Beneath this instruction is a listing. Transcribe from it only the stretch from the line with "summit was the amount of enthusiasm that the" through the line with "This article walks", both end lines included, exactly as written.

-- Opening Marker --

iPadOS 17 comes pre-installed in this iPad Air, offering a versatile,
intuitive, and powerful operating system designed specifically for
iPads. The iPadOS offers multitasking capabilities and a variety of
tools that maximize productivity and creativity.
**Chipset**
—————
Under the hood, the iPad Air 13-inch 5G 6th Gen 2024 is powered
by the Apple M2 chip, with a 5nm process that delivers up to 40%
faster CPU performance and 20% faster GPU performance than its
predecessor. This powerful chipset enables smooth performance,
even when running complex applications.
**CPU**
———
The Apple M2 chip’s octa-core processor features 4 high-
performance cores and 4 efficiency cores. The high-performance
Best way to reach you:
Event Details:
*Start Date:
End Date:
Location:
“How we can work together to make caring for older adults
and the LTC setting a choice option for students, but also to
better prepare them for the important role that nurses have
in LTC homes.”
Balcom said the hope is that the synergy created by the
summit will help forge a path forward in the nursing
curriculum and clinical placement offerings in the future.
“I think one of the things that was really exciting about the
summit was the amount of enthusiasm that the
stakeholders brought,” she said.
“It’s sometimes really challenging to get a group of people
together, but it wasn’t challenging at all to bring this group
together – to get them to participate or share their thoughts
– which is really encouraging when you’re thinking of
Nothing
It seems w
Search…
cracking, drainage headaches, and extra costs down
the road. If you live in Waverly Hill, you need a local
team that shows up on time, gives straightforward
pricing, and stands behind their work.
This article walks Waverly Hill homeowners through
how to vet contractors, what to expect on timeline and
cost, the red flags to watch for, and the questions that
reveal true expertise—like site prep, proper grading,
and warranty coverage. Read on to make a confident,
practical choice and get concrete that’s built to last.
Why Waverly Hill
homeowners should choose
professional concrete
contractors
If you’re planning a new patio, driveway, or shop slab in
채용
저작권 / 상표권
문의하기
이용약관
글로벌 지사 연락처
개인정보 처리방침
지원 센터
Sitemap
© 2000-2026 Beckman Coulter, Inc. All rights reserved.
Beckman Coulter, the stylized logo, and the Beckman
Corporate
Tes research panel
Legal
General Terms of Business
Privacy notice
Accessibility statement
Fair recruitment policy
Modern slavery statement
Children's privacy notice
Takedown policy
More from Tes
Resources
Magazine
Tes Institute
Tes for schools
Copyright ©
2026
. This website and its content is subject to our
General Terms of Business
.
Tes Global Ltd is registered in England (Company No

-- Closing Marker --

## Solution to this exercise
summit was the amount of enthusiasm that the
stakeholders brought,” she said.
“It’s sometimes really challenging to get a group of people
together, but it wasn’t challenging at all to bring this group
together – to get them to participate or share their thoughts
– which is really encouraging when you’re thinking of
Nothing
It seems w
Search…
cracking, drainage headaches, and extra costs down
the road. If you live in Waverly Hill, you need a local
team that shows up on time, gives straightforward
pricing, and stands behind their work.
This article walks Waverly Hill homeowners through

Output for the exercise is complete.